**Exercise input**.
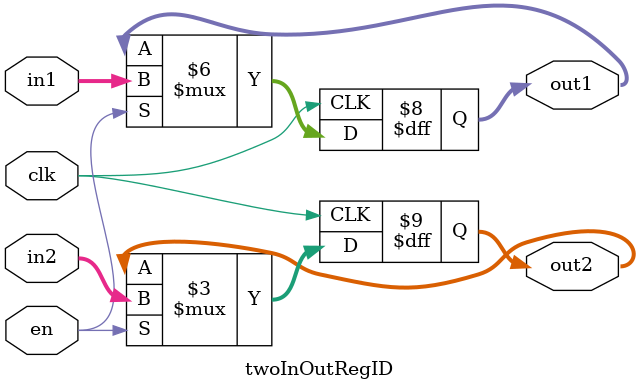
<source format=v>
module twoInOutRegID(clk,en,in1,in2,out1,out2);
input clk,en;
input [31:0] in1,in2;
output reg [31:0] out1,out2;

always @ (posedge clk) begin
	if (en) begin
		out1 = in1;
		out2 = in2;
	end
end

endmodule

</source>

**Directions for this task**.
What lines of the material contain "begin"? Show them.

**Your solution**.
always @ (posedge clk) begin
	if (en) begin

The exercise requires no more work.